Finding the Right Voice for Your Copywriting
How one web marketer improved his copywriting with one simple test that you can apply to your copywriting, too
Are you turning potential customers away with your writing? I wouldn't have thought I was. Writing has been central in every job I've had.
But I recently got "schooled" big time on my writing. And if I, with 30 years of experience writing for a living, can fall into a rookie mistake, you might want to check whether you're making the same one.
My daughter was home for a weekend recently. She has come to me a lot for advice on her business, so I figured a little turnabout was in order.

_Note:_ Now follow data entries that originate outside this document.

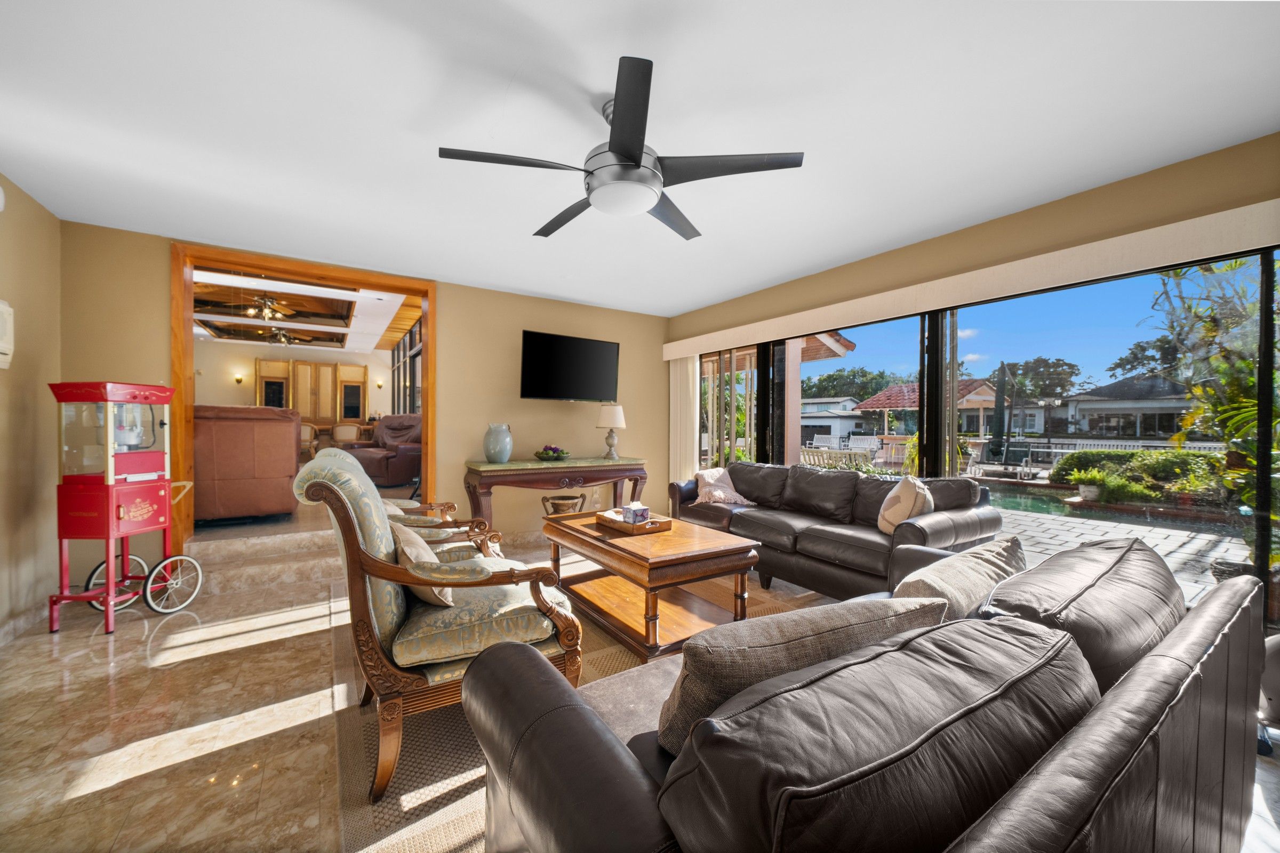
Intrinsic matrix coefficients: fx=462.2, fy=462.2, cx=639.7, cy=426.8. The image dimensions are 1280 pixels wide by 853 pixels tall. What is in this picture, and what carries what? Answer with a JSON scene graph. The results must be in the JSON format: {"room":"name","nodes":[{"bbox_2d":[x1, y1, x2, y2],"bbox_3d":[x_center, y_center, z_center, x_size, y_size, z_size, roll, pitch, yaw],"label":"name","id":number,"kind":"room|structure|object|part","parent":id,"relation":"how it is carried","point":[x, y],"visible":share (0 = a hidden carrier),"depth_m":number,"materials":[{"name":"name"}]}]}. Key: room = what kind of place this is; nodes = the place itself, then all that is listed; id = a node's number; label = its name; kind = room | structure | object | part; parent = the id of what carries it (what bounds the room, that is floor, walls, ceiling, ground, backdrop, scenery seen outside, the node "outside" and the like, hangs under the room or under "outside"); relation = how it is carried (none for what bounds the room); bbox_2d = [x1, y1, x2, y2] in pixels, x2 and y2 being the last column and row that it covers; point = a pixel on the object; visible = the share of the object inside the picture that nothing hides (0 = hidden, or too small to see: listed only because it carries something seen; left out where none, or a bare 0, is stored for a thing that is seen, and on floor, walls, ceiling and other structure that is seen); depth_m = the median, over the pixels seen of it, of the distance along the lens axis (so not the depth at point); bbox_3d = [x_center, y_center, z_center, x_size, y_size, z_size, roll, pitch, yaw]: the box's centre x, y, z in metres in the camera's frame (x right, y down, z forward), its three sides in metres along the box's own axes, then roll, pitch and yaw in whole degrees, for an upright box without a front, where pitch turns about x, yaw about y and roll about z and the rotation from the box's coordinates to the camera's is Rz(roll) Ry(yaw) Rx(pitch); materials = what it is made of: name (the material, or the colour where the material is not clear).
{"room":"living room","nodes":[
{"label":"living room","id":0,"kind":"room"},
{"bbox_2d":[0,173,60,640],"bbox_3d":[-2.328,-0.097,0.632,0.167,2.542,5.824,0,0,-34],"label":"left wall","id":1,"kind":"structure","parent":0,"point":[46,215],"depth_m":2.72,"materials":[{"name":"beige paint"}]},
{"bbox_2d":[0,299,14,369],"bbox_3d":[-3.370,-0.489,2.385,0.082,0.376,0.349,0,0,-34],"label":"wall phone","id":2,"kind":"object","parent":1,"relation":"attached to","point":[6,349],"visible":1,"depth_m":2.47,"materials":[{"name":"white"}]},
{"bbox_2d":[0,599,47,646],"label":"baseboard","id":3,"kind":"structure","parent":1,"relation":"attached to","point":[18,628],"depth_m":2.61,"materials":[{"name":"beige"}]},
{"bbox_2d":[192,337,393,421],"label":"far room wall","id":4,"kind":"structure","parent":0,"point":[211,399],"depth_m":9.32,"materials":[{"name":"beige paint"}]},
{"bbox_2d":[233,373,244,383],"bbox_3d":[-8.220,-0.975,9.485,0.128,0.196,0.146,0,0,-34],"label":"wall sconce","id":5,"kind":"object","parent":4,"relation":"attached to","point":[239,379],"visible":0.97,"depth_m":9.45,"materials":[{"name":"gold metal"}]},
{"bbox_2d":[373,378,383,388],"bbox_3d":[-5.883,-0.960,10.440,0.158,0.223,0.176,0,0,-34],"label":"wall sconce","id":6,"kind":"object","parent":4,"relation":"attached to","point":[379,384],"visible":0.98,"depth_m":10.38,"materials":[{"name":"gold metal"}]},
{"bbox_2d":[191,267,418,352],"bbox_3d":[-5.444,-1.738,6.827,4.300,0.198,6.575,0,0,-34],"label":"far room ceiling","id":7,"kind":"structure","parent":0,"point":[367,349],"depth_m":6.93,"materials":[{"name":"white paint"}]},
{"bbox_2d":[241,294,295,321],"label":"ceiling fan","id":8,"kind":"object","parent":7,"relation":"hanging from","point":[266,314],"visible":0.96,"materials":[{"name":"gold metal"}]},
{"bbox_2d":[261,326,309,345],"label":"ceiling fan","id":9,"kind":"object","parent":7,"relation":"hanging from","point":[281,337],"visible":0.85,"depth_m":8.00,"materials":[{"name":"metal"}]},
{"bbox_2d":[63,220,670,578],"bbox_3d":[-1.838,-0.145,4.434,5.201,2.557,0.184,0,0,-34],"label":"back wall","id":10,"kind":"structure","parent":0,"point":[454,307],"depth_m":4.38,"materials":[{"name":"beige paint"}]},
{"bbox_2d":[172,243,433,551],"bbox_3d":[-2.735,-0.167,3.992,1.887,2.302,0.350,0,0,-34],"label":"door frame","id":11,"kind":"structure","parent":10,"relation":"in","point":[432,339],"depth_m":3.64,"materials":[{"name":"brown wood"}]},
{"bbox_2d":[520,329,620,401],"bbox_3d":[-0.747,-0.609,4.874,1.160,0.679,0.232,0,0,-34],"label":"television","id":12,"kind":"object","parent":10,"relation":"attached to","point":[537,357],"visible":0.99,"depth_m":4.77,"materials":[{"name":"black plastic"}]},
{"bbox_2d":[0,502,1278,852],"bbox_3d":[-0.252,1.220,2.197,5.542,0.107,6.963,0,0,-34],"label":"floor","id":13,"kind":"structure","parent":0,"point":[91,797],"depth_m":1.84,"materials":[{"name":"beige stone"}]},
{"bbox_2d":[45,380,202,636],"bbox_3d":[-3.152,0.451,2.848,0.477,1.399,0.550,0,0,4],"label":"popcorn machine","id":14,"kind":"object","parent":13,"relation":"on","point":[111,585],"visible":0.98,"depth_m":2.71,"materials":[{"name":"red metal"}]},
{"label":"wheel","id":15,"kind":"part","parent":14,"relation":"part of","materials":[{"name":"metal"}]},
{"bbox_2d":[194,401,301,522],"bbox_3d":[-3.820,0.301,4.235,1.246,1.033,1.049,0,0,-34],"label":"leather sofa","id":16,"kind":"object","parent":13,"relation":"on","point":[266,421],"visible":0.71,"depth_m":3.96,"materials":[{"name":"brown leather"}]},
{"bbox_2d":[182,518,338,596],"bbox_3d":[-2.714,0.992,3.668,1.243,0.286,0.835,0,0,-34],"label":"step","id":17,"kind":"structure","parent":13,"relation":"on","point":[306,538],"depth_m":3.41,"materials":[{"name":"beige stone"}]},
{"bbox_2d":[299,421,319,456],"bbox_3d":[-6.316,0.318,8.652,0.543,0.852,0.572,0,0,-34],"label":"dining chair","id":18,"kind":"object","parent":13,"relation":"on","point":[309,431],"visible":0.51,"depth_m":8.53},
{"bbox_2d":[254,357,367,428],"bbox_3d":[-7.436,-0.282,10.528,2.042,2.299,0.468,0,0,-34],"label":"built-in cabinet","id":19,"kind":"object","parent":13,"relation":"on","point":[292,364],"visible":0.69,"depth_m":10.36,"materials":[{"name":"brown wood"}]},
{"bbox_2d":[330,421,362,446],"bbox_3d":[-5.592,0.346,8.852,0.540,0.915,0.559,0,0,-34],"label":"dining chair","id":20,"kind":"object","parent":13,"relation":"on","point":[339,436],"visible":0.69,"depth_m":8.66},
{"bbox_2d":[342,415,422,488],"bbox_3d":[-3.279,0.309,6.300,1.195,0.977,1.099,0,0,30],"label":"recliner","id":21,"kind":"object","parent":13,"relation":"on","point":[372,458],"visible":0.62,"depth_m":6.00,"materials":[{"name":"leather"}]},
{"bbox_2d":[461,454,647,531],"bbox_3d":[-0.817,0.737,4.720,1.878,0.803,0.502,0,0,-34],"label":"console table","id":22,"kind":"object","parent":13,"relation":"on","point":[532,469],"visible":0.87,"depth_m":4.43,"materials":[{"name":"brown wood"}]},
{"bbox_2d":[482,422,513,463],"bbox_3d":[-1.327,0.156,4.314,0.265,0.352,0.268,0,0,-34],"label":"vase","id":23,"kind":"object","parent":22,"relation":"on","point":[504,454],"visible":1,"depth_m":4.22,"materials":[{"name":"ceramic"}]},
{"bbox_2d":[534,444,570,460],"bbox_3d":[-0.894,0.256,4.697,0.372,0.144,0.373,0,0,-34],"label":"flower bowl","id":24,"kind":"object","parent":22,"relation":"on","point":[542,454],"visible":0.99,"depth_m":4.62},
{"bbox_2d":[595,403,627,458],"bbox_3d":[-0.306,0.039,4.946,0.320,0.588,0.320,0,0,-34],"label":"table lamp","id":25,"kind":"object","parent":22,"relation":"on","point":[607,414],"visible":0.99,"depth_m":4.86,"materials":[{"name":"ceramic"}]},
{"bbox_2d":[541,493,584,517],"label":"urn","id":26,"kind":"object","parent":13,"relation":"on","point":[565,498],"visible":0.71,"depth_m":4.67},
{"bbox_2d":[330,565,824,852],"bbox_3d":[0.125,1.158,2.430,2.803,0.012,3.199,0,0,-34],"label":"area rug","id":27,"kind":"object","parent":13,"relation":"on","point":[441,780],"visible":0.23,"depth_m":1.66,"materials":[{"name":"beige"}]},
{"bbox_2d":[316,445,501,562],"bbox_3d":[-1.303,0.607,2.605,0.867,1.010,0.811,0,0,-34],"label":"armchair","id":28,"kind":"object","parent":27,"relation":"on","point":[426,521],"visible":0.24,"depth_m":2.52,"materials":[{"name":"green fabric"}]},
{"bbox_2d":[292,447,583,799],"bbox_3d":[-0.779,0.623,1.833,0.859,1.040,0.821,0,0,-34],"label":"armchair","id":29,"kind":"object","parent":27,"relation":"on","point":[339,493],"visible":0.77,"depth_m":1.54,"materials":[{"name":"green fabric"}]},
{"bbox_2d":[390,519,454,606],"bbox_3d":[-0.844,0.524,1.792,0.208,0.277,0.437,0,0,-34],"label":"throw pillow","id":30,"kind":"object","parent":29,"relation":"on","point":[416,543],"visible":0.58,"depth_m":1.68,"materials":[{"name":"beige fabric"}]},
{"bbox_2d":[542,508,761,662],"bbox_3d":[-0.006,0.884,2.845,0.762,0.520,1.359,0,0,-34],"label":"coffee table","id":31,"kind":"object","parent":27,"relation":"on","point":[597,538],"visible":0.87,"depth_m":2.51,"materials":[{"name":"brown wood"}]},
{"bbox_2d":[592,508,672,534],"bbox_3d":[-0.044,0.581,2.887,0.314,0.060,0.419,0,0,-34],"label":"tray","id":32,"kind":"object","parent":31,"relation":"on","point":[655,523],"visible":0.77,"depth_m":2.78,"materials":[{"name":"brown wood"}]},
{"bbox_2d":[621,502,650,524],"bbox_3d":[-0.033,0.544,2.872,0.129,0.110,0.127,0,0,-34],"label":"tissue box","id":33,"kind":"object","parent":32,"relation":"on","point":[634,511],"visible":0.96,"depth_m":2.83,"materials":[{"name":"purple cardboard"}]},
{"bbox_2d":[467,535,1271,852],"bbox_3d":[0.741,0.757,1.272,2.158,0.791,1.022,0,0,-34],"label":"leather sofa","id":34,"kind":"object","parent":27,"relation":"on","point":[1058,757],"visible":0.98,"depth_m":0.74,"materials":[{"name":"leather"}]},
{"bbox_2d":[652,594,949,754],"bbox_3d":[0.344,0.546,1.030,0.688,0.363,0.265,0,0,-21],"label":"throw pillow","id":35,"kind":"object","parent":34,"relation":"on","point":[820,630],"visible":0.53,"depth_m":0.90,"materials":[{"name":"fabric"}]},
{"bbox_2d":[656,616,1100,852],"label":"sofa cushion","id":36,"kind":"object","parent":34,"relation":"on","point":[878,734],"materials":[{"name":"brown leather"}]},
{"bbox_2d":[892,536,1027,619],"bbox_3d":[1.036,0.566,1.500,0.623,0.346,0.273,0,0,-34],"label":"throw pillow","id":37,"kind":"object","parent":34,"relation":"on","point":[968,556],"visible":0.53,"depth_m":1.39,"materials":[{"name":"fabric"}]},
{"bbox_2d":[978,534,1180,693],"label":"sofa cushion","id":38,"kind":"object","parent":34,"relation":"on","point":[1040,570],"visible":0.56,"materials":[{"name":"brown leather"}]},
{"bbox_2d":[669,462,1002,598],"bbox_3d":[1.288,0.738,3.722,0.909,0.833,2.463,0,0,-34],"label":"leather sofa","id":39,"kind":"object","parent":13,"relation":"on","point":[933,526],"visible":0.77,"depth_m":3.20,"materials":[{"name":"leather"}]},
{"bbox_2d":[693,466,753,504],"bbox_3d":[0.753,0.548,4.291,0.422,0.316,0.502,0,0,-34],"label":"throw pillow","id":40,"kind":"object","parent":39,"relation":"on","point":[710,488],"visible":0.82,"depth_m":4.20,"materials":[{"name":"fabric"}]},
{"bbox_2d":[876,476,934,534],"bbox_3d":[1.731,0.523,3.030,0.262,0.387,0.447,0,0,12],"label":"throw pillow","id":41,"kind":"object","parent":39,"relation":"on","point":[890,518],"visible":0.87,"depth_m":2.92,"materials":[{"name":"beige fabric"}]},
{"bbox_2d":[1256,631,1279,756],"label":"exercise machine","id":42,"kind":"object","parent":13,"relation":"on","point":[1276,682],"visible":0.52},
{"bbox_2d":[0,0,1279,313],"bbox_3d":[-0.170,-1.401,2.103,5.391,0.113,6.075,0,0,-34],"label":"ceiling","id":43,"kind":"structure","parent":0,"point":[404,110],"depth_m":2.00,"materials":[{"name":"white paint"}]},
{"bbox_2d":[438,55,800,241],"bbox_3d":[-0.087,-1.138,2.015,1.357,0.409,1.356,0,0,-34],"label":"ceiling fan","id":44,"kind":"object","parent":43,"relation":"hanging from","point":[634,155],"visible":0.99,"depth_m":1.87,"materials":[{"name":"black metal"}]},
{"bbox_2d":[662,128,1279,629],"bbox_3d":[2.069,-0.121,3.387,0.202,2.551,5.979,0,0,-34],"label":"right wall","id":45,"kind":"structure","parent":0,"point":[1033,215],"depth_m":2.83,"materials":[{"name":"beige paint"}]},
{"bbox_2d":[660,197,1279,360],"bbox_3d":[1.723,-0.912,3.702,0.142,0.160,4.720,0,0,-34],"label":"window valance","id":46,"kind":"object","parent":45,"relation":"attached to","point":[1206,232],"visible":0.98,"depth_m":2.69,"materials":[{"name":"beige fabric"}]},
{"bbox_2d":[668,353,698,484],"bbox_3d":[0.510,0.117,5.513,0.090,1.993,0.500,0,0,-34],"label":"vertical blind","id":47,"kind":"object","parent":46,"relation":"hanging from","point":[689,372],"visible":0.67,"depth_m":5.45,"materials":[{"name":"white fabric"}]},
{"bbox_2d":[702,244,1279,630],"bbox_3d":[2.038,0.077,3.755,0.115,2.020,4.690,0,0,-34],"label":"sliding glass door","id":48,"kind":"structure","parent":45,"relation":"in","point":[762,379],"depth_m":2.99,"materials":[{"name":"glass"}]},
{"label":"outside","id":49,"kind":"structure","parent":0,"visible":0},
{"bbox_2d":[389,316,421,415],"bbox_3d":[-3.743,-0.393,7.518,0.106,2.499,5.082,0,0,-34],"label":"interior window","id":50,"kind":"structure","parent":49,"point":[409,339],"depth_m":7.69,"materials":[{"name":"glass"}]},
{"bbox_2d":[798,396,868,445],"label":"building","id":51,"kind":"structure","parent":49,"point":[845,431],"materials":[{"name":"white paint"}]},
{"bbox_2d":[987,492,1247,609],"label":"patio","id":52,"kind":"structure","parent":49,"point":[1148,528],"depth_m":4.91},
{"bbox_2d":[977,480,1242,535],"bbox_3d":[6.939,1.314,7.722,3.479,0.371,6.936,0,0,-34],"label":"swimming pool","id":53,"kind":"object","parent":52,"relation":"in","point":[1050,506],"visible":0.36,"depth_m":7.52,"materials":[{"name":"liquid"}]},
{"bbox_2d":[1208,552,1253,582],"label":"planter","id":54,"kind":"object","parent":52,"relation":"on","point":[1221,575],"visible":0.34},
{"bbox_2d":[1057,373,1202,441],"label":"house","id":55,"kind":"structure","parent":49,"point":[1090,419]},
{"label":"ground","id":56,"kind":"structure","parent":49,"visible":0},
{"bbox_2d":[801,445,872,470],"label":"outdoor bench","id":57,"kind":"object","parent":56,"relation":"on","point":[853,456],"visible":0.52,"depth_m":7.43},
{"bbox_2d":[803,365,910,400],"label":"tree","id":58,"kind":"object","parent":56,"relation":"on","point":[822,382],"visible":0.47,"materials":[{"name":"green plant"}]},
{"bbox_2d":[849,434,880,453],"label":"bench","id":59,"kind":"object","parent":56,"relation":"on","point":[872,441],"visible":0.74,"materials":[{"name":"white wood"}]},
{"bbox_2d":[857,378,1003,442],"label":"gazebo","id":60,"kind":"object","parent":56,"relation":"on","point":[903,389],"visible":0.58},
{"bbox_2d":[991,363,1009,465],"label":"patio umbrella","id":61,"kind":"object","parent":56,"relation":"on","point":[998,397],"visible":0.95,"depth_m":10.06,"materials":[{"name":"green fabric"}]},
{"bbox_2d":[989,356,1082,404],"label":"tree","id":62,"kind":"object","parent":56,"relation":"on","point":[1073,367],"visible":0.7,"materials":[{"name":"green plant"}]},
{"bbox_2d":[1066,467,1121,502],"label":"potted plant","id":63,"kind":"object","parent":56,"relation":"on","point":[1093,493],"visible":0.92,"depth_m":6.97,"materials":[{"name":"green plant"}]},
{"bbox_2d":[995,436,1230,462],"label":"white fence","id":64,"kind":"object","parent":56,"relation":"on","point":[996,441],"visible":0.39,"depth_m":11.41,"materials":[{"name":"white metal"}]},
{"bbox_2d":[1055,448,1229,505],"bbox_3d":[9.670,0.919,7.831,1.042,1.002,4.729,0,0,-34],"label":"hedge","id":65,"kind":"object","parent":56,"relation":"on","point":[1065,469],"visible":0.65,"depth_m":8.13,"materials":[{"name":"green plant"}]},
{"bbox_2d":[1149,252,1279,561],"bbox_3d":[5.231,-0.409,3.513,2.321,3.145,2.215,0,0,-34],"label":"tree","id":66,"kind":"object","parent":56,"relation":"on","point":[1246,361],"visible":0.65,"depth_m":3.82,"materials":[{"name":"green plant"}]}
]}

I had just finished my newsletter. It had a couple of new product reviews that I was pretty pleased with. But I thought, why not get her reaction to them? After all, she's exactly the kind of small business owner that reads my newsletter. So I asked her to
read them.
She finished.
Silence.
I could see her trying to figure out what to say. Finally she said, "I guess they're OK, but..."
"But what?" I asked.
"But that's not the way you usually write," she replied. "I don't know. Maybe it's supposed to be different when you write a newsletter, but I like the emails you write me a LOT better."

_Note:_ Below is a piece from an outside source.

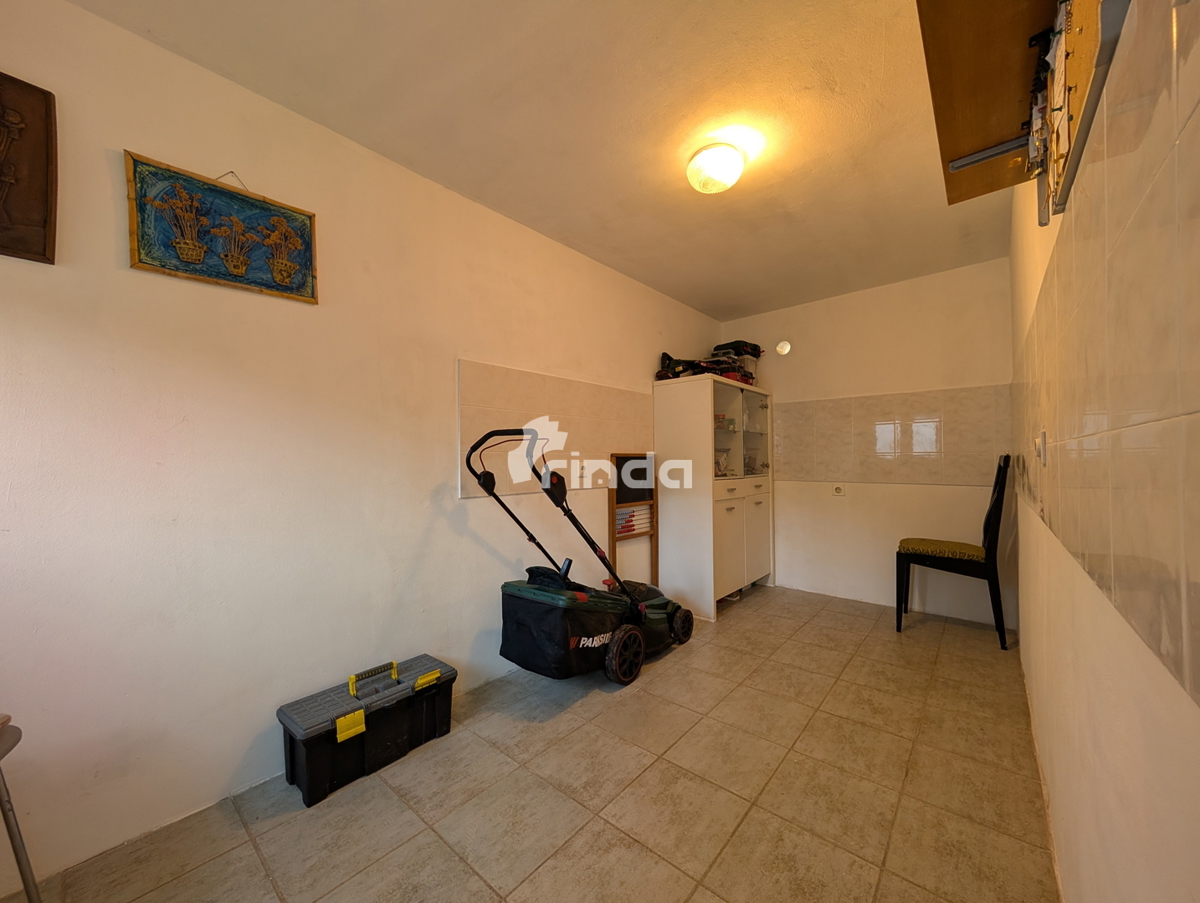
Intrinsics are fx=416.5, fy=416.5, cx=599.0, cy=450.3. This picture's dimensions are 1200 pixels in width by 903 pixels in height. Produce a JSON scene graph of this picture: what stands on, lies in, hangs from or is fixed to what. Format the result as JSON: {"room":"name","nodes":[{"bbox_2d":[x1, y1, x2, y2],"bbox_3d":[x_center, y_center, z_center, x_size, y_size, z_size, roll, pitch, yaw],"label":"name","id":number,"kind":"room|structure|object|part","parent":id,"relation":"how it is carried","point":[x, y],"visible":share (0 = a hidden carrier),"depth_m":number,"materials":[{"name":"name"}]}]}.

Caught in the biggest beginner mistake
BAM! I had gotten so overconfident of my writing that I had fallen into a real beginner mistake: writing formally.
You know the way you always used to write in school? Well, you don't want to write that way in ANY of your online business writing.
When you wrote for your teachers, your goal was to make the teacher think you're smart. So you wrote with big words, complex sentences, abstract thoughts. You wrote very formally.
When you write for your online visitors, the last thing you want to do is come across like you think you're smarter than they are. You want to win their trust, not alienate them.
The way you want to write for your audience
You want to write on their level -- warm, accessible, helpful. You want them to feel like you know their needs and genuinely want to help them. You want to write to them in the same way that, say, a father might write an email in response to a question from his daughter.
I've been applying that test to my writing ever since. Before I consider anything that I write done, I reread every paragraph, every sentence, every word with one question in mind: "Would I write this way in an email to Rachel?"
And whatever doesn't pass that test gets simplified, gets "informalized," until it sounds like the way I write to my kids. That reminder to keep it casual has helped me catch a lot of overly formal writing and improved my results.
Apply this test to your writing
And it's a test you can apply to your writing, too. After you've written something for your potential customers, think of someone you genuinely care about and reread everything you wrote. And as you reread it, ask yourself, "If I was writing an email to this person to explain this same thing, is this the way I would write it?"
I'm sure that you can improve your writing immensely with this little test. It certainly improved mine.
Helping you become the successful business owner you want to be.